L’Afghanistan et la Somalie, deux pays en proie à des conflits avec des niveaux persistants de violence contre la presse, ont chacun enregistré des décès de journalistes en 2011. Le CPJ a documenté les décès d’un journaliste et d’un collaborateur de presse en Somalie, ainsi que les meurtres de deux journalistes en Afghanistan.
Ces décès, bien que s’étant produits dans des continents différents, ont des similitudes qui illustrent l’extrême danger de la couverture des conflits. En Somalie, les troupes de l’Union africaine (UA) ont tiré sur un convoi d’aide humanitaire, tuant le caméraman malaisien Noramfaizul Mohd. L’UA a qualifié cet incident d’accidentel, mais n’as fourni aucun détail. En Afghanistan, un soldat américain a abattu Ahmad Omaid Khpalwak, correspondant de l’agence de presse Pajhwok Afghan News et de la chaîne britannique BBC, lors d’une attaque menée par des insurgés talibans à Tarin Kot. La Force internationale d’assistance à la sécurité (FIAS) en Afghanistan a conclu que le soldat avait identifié à tort M. Khpalwak comme un militant taliban.
Deux journalistes sont morts alors qu’ils étaient placés en détention par le gouvernement bahreïni. En effet, Karim Fakhrawi, un des fondateurs du journal indépendant Al-Wasat, et Zakariya Rashid Hassan al-Ashiri, directeur de publication d’un site Web d’information locale dans le village d’Al-Dair, sont décédés à une semaine d’intervalle en avril. Bien que le gouvernement ait affirmé que les deux journalistes sont morts pour des raisons naturelles, il y a de nombreuses allégations selon lesquelles un traitement abusif aurait conduit à leurs décès. Mansoor al-Jamri, cofondateur d’Al-Wasat, a déclaré que la mort de M. Fakhrawi était un message de mise en garde du gouvernement envers ses détracteurs : « Cela pourrait vous arriver, personne ne va vous protéger et personne ne peut rien faire pour vous ».
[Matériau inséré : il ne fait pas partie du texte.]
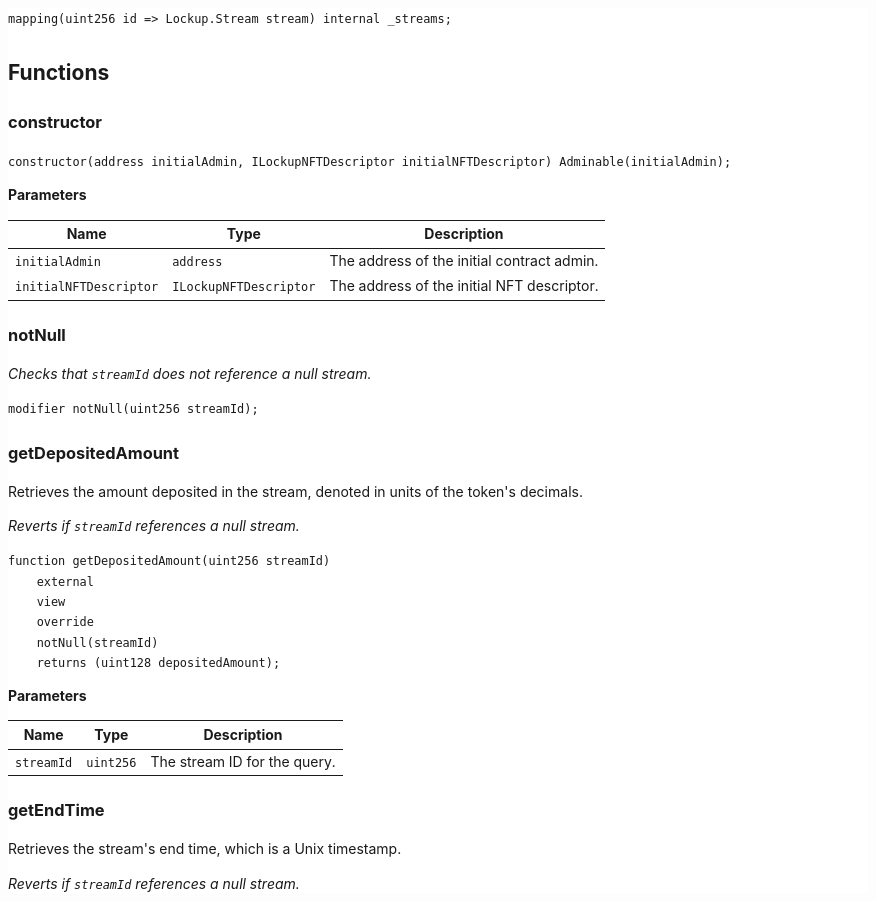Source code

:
 ```solidity
mapping(uint256 id => Lockup.Stream stream) internal _streams;
```

## Functions

### constructor

```solidity
constructor(address initialAdmin, ILockupNFTDescriptor initialNFTDescriptor) Adminable(initialAdmin);
```

**Parameters**

| Name                   | Type                   | Description                                |
| ---------------------- | ---------------------- | ------------------------------------------ |
| `initialAdmin`         | `address`              | The address of the initial contract admin. |
| `initialNFTDescriptor` | `ILockupNFTDescriptor` | The address of the initial NFT descriptor. |

### notNull

_Checks that `streamId` does not reference a null stream._

```solidity
modifier notNull(uint256 streamId);
```

### getDepositedAmount

Retrieves the amount deposited in the stream, denoted in units of the token's decimals.

_Reverts if `streamId` references a null stream._

```solidity
function getDepositedAmount(uint256 streamId)
    external
    view
    override
    notNull(streamId)
    returns (uint128 depositedAmount);
```

**Parameters**

| Name       | Type      | Description                  |
| ---------- | --------- | ---------------------------- |
| `streamId` | `uint256` | The stream ID for the query. |

### getEndTime

Retrieves the stream's end time, which is a Unix timestamp.

_Reverts if `streamId` references a null stream._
Voici d’autres tendances et détails qui ressortent de l’analyse du CPJ:
Le CPJ a commencé à documenter méticuleusement les cas de décès de journalistes en 1992. Le personnel du CPJ enquête de manière indépendante et vérifie les circonstances de chaque décès. Le CPJ juge qu’un décès est lié à l’exercice du journalisme lorsque son personnel est raisonnablement certain que la victime a été tuée en représailles directes à son travail, dans des tirs croisés ou dans une mission périlleuse.
Si les motifs d’un meurtre ne sont pas clairs, et qu’il est possible qu’un journaliste ait été tué en raison de son travail, le CPJ classe ce cas comme étant « non confirmé » et poursuit son enquête. La liste du CPJ n’inclut pas les journalistes décédés des suites de maladie ou tués dans des accidents, comme les accidents de voiture ou d’avion, à moins que ceux-ci aient été délibérément provoqués. D’autres organisations de défense de la liberté de la presse, qui utilisent des critères différents, citent un nombre de décès plus élevé que celui du CPJ.
La base de données du CPJ sur les journalistes tués pour leur travail en 2011 comprend des rapports sur chaque victime et une analyse statistique. Le CPJ offre également une base de données sur tous les journalistes tués depuis 1992. Une liste finale des journalistes tués en 2011 sera publiée début janvier 2012.